PROJECT SUMMARY The retinal pigment epithelium (RPE) is an essential monolayer that lies between the retina and the choroid and supports the function and integrity of the retinal photoreceptors. The RPE maintains tissue homeostasis in the adult mainly via long-term survival instead of cell turnover. Degeneration and atrophy of the central RPE causes the detrimental chronic disease age-related macular degeneration (AMD), which is the leading cause of blindness in the elderly population. A possibility for treating dry AMD in the future is by stimulating endogenous RPE regeneration, but little is known about the mechanisms that can drive RPE regeneration in vivo. One candidate pathway is the Hippo signaling pathway, as it plays a role in regulating cell proliferation and regeneration in many tissues and is also required in the developing RPE for cell fate specification. In developmental studies, we and others have discovered that Neurofibromin 2 (NF2) is critical for balancing RPE growth and proliferation. My preliminary data suggests that modulation of Hippo signaling through Nf2 disruption in the adult stimulates proliferation and differentiation of the RPE following injury. This proposal aims to determine how genetic manipulation of Hippo signaling promotes an intrinsic proliferative and regenerative response in the mammalian RPE. In Aim 1, I will characterize the role of NF2 in promoting RPE regeneration after injury in the adult. I have established an injury paradigm, in which I chemically injure the RPE of mice. Regeneration will be assessed on a cellular level by expression, co-localization, and quantification of RPE and proliferative markers, and on a functional level by electroretinography. In Aim 2, I will determine the mechanism by which YAP regulates RPE specification and maintenance in the RPE. Several studies demonstrate that YAP is required for RPE identity in the embryo and adult; however, the molecular mechanism is not well understood. Here, I will investigate the hypothesis that YAP and the transcription factor TEAD directly regulate expression of RPE- specific genes by using chromatin immunoprecipitation and luciferase assays. The results of these experiments will reveal how YAP regulates RPE specification, and how the Hippo signaling pathway can be modulated to promote RPE regeneration. Understanding the cellular and molecular mechanisms that promote RPE regeneration will help identify and develop therapeutic strategies for AMD.

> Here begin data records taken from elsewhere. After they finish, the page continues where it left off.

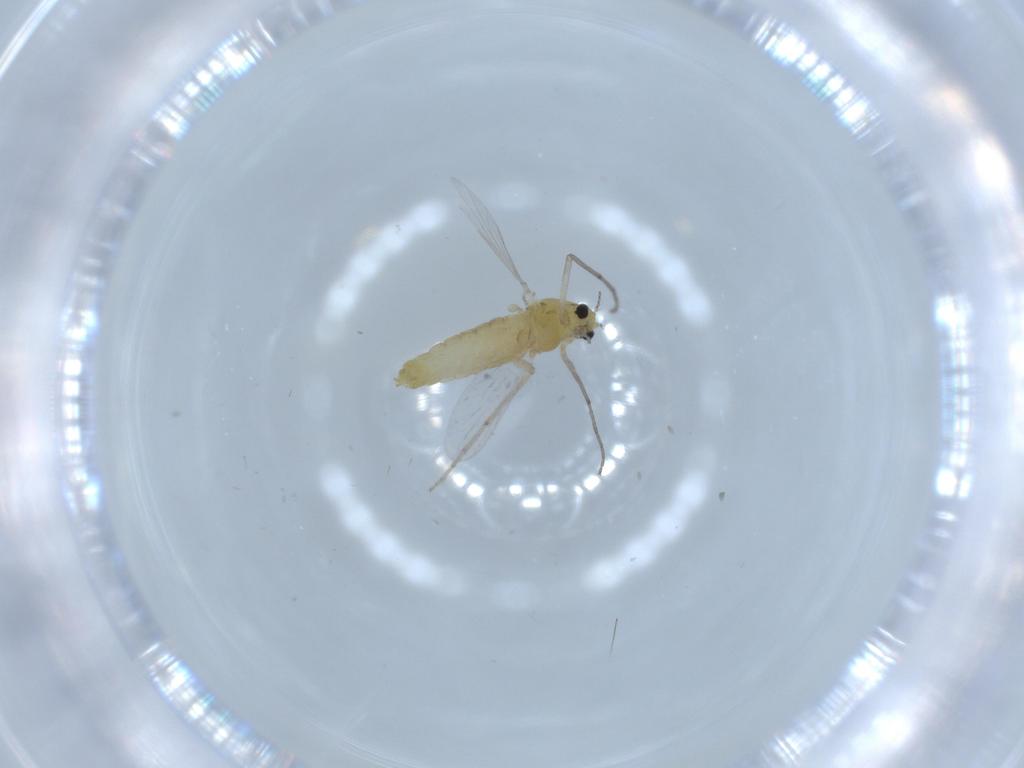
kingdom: Animalia
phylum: Arthropoda
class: Insecta
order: Diptera
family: Chironomidae
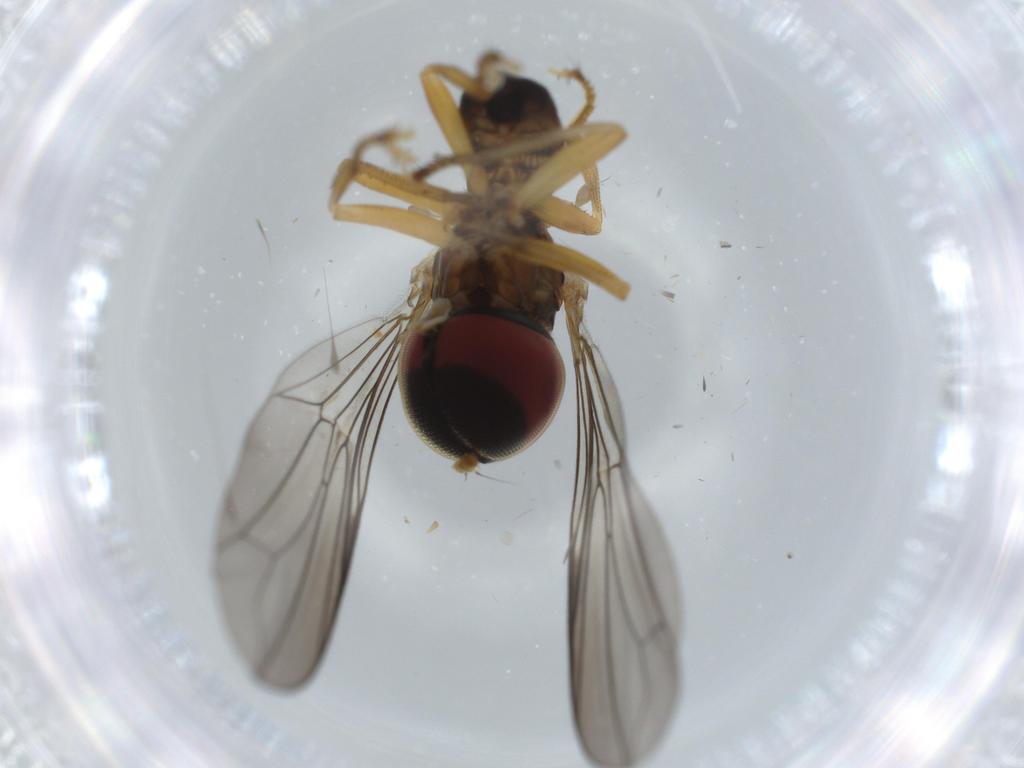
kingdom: Animalia
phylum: Arthropoda
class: Insecta
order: Diptera
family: Pipunculidae
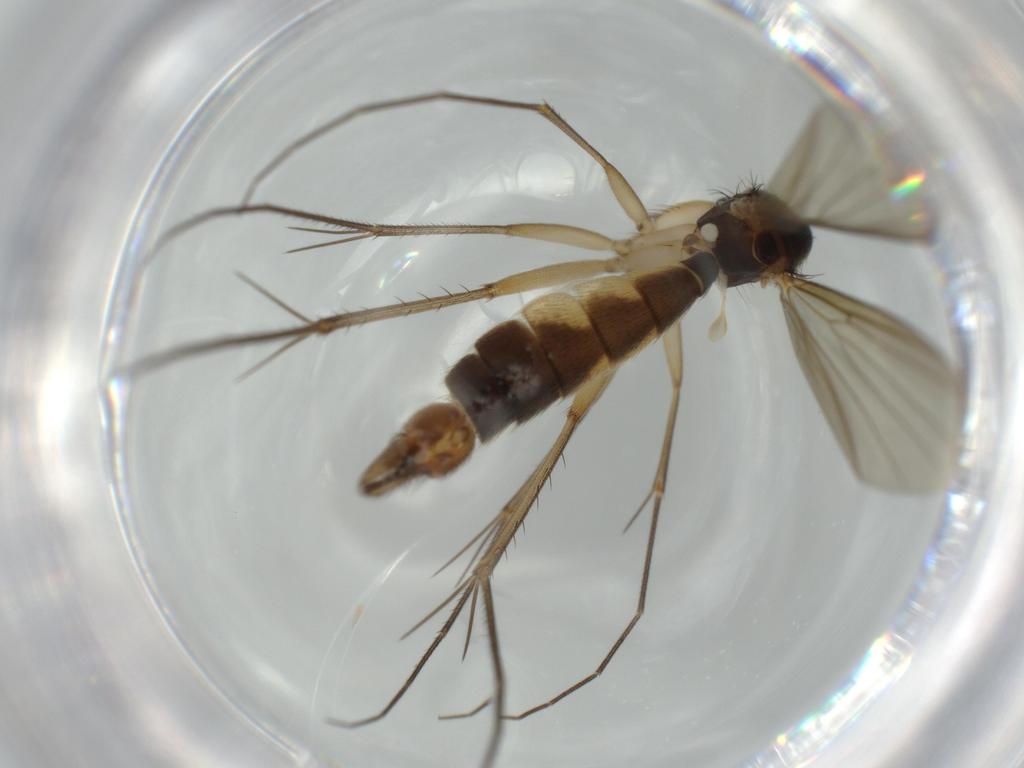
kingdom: Animalia
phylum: Arthropoda
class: Insecta
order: Diptera
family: Mycetophilidae
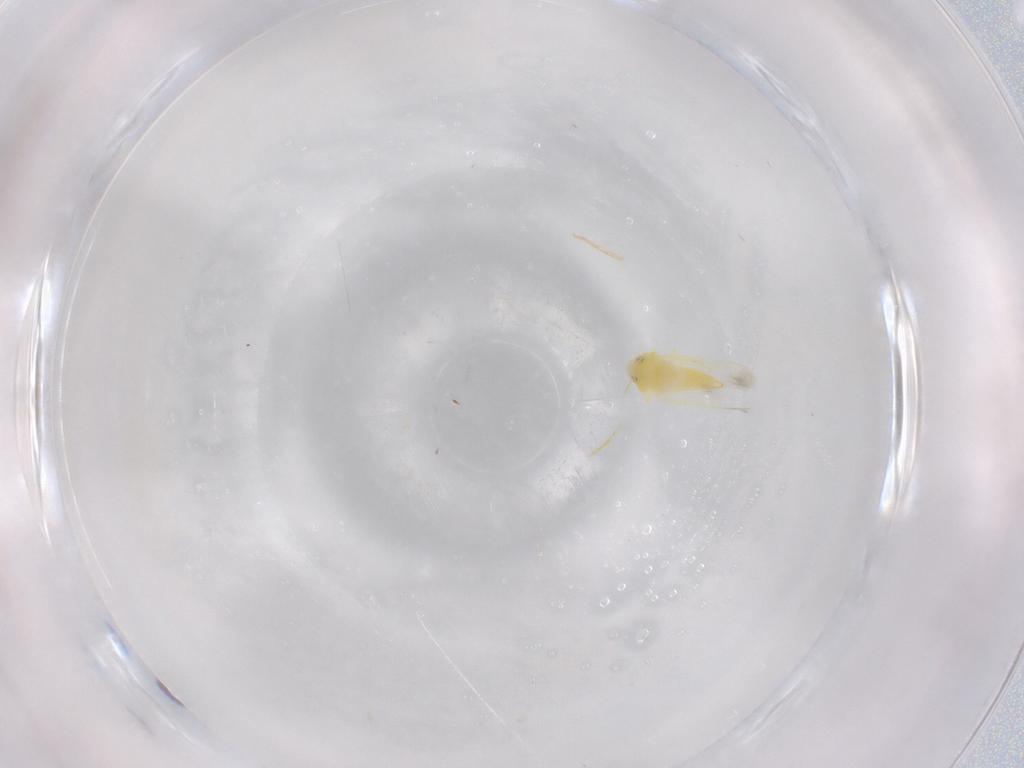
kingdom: Animalia
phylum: Arthropoda
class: Insecta
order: Hemiptera
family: Aleyrodidae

项目概要 视网膜色素上皮 (RPE) 是位于视网膜和脉络膜之间的重要单层细胞， 支持视网膜感光器的功能和完整性。 RPE 维持组织稳态 成体主要通过长期存活而不是细胞更替。中央 RPE 变性和萎缩的原因 有害的慢性疾病与年龄相关的黄斑变性（AMD），这是导致黄斑变性的主要原因 老年人口失明。未来治疗干性 AMD 的一种可能性是通过刺激内源性 RPE 再生，但对于体内驱动 RPE 再生的机制知之甚少。一 候选途径是Hippo信号途径，因为它在调节细胞增殖和 许多组织的再生，并且在开发用于细胞命运规范的 RPE 时也是必需的。在 发育研究中，我们和其他人发现神经纤维蛋白 2 (NF2) 对于平衡 RPE 至关重要 生长和增殖。我的初步数据表明，通过破坏 Nf2 来调节 Hippo 信号 在成人中，损伤后刺激 RPE 的增殖和分化。该提案旨在确定 Hippo 信号传导的基因操作如何促进细胞内的内在增殖和再生反应 哺乳动物 RPE。在目标 1 中，我将描述 NF2 在促进损伤后 RPE 再生中的作用 成人。我建立了一种损伤范例，用化学方法损伤小鼠的 RPE。再生将是 通过 RPE 和增殖标记物的表达、共定位和定量在细胞水平上进行评估， 并通过视网膜电图在功能水平上进行。在目标 2 中，我将确定 YAP 的调节机制 RPE 规范和 RPE 维护。多项研究表明 RPE 需要 YAP 胚胎和成人的同一性；然而，其分子机制尚不清楚。在这里，我将 研究 YAP 和转录因子 TEAD 直接调节 RPE-表达的假设 通过使用染色质免疫沉淀和荧光素酶测定来确定特定基因。这些实验的结果 将揭示 YAP 如何调节 RPE 规范，以及如何调节 Hippo 信号通路 促进RPE再生。了解促进 RPE 的细胞和分子机制 再生将有助于确定和制定 AMD 的治疗策略。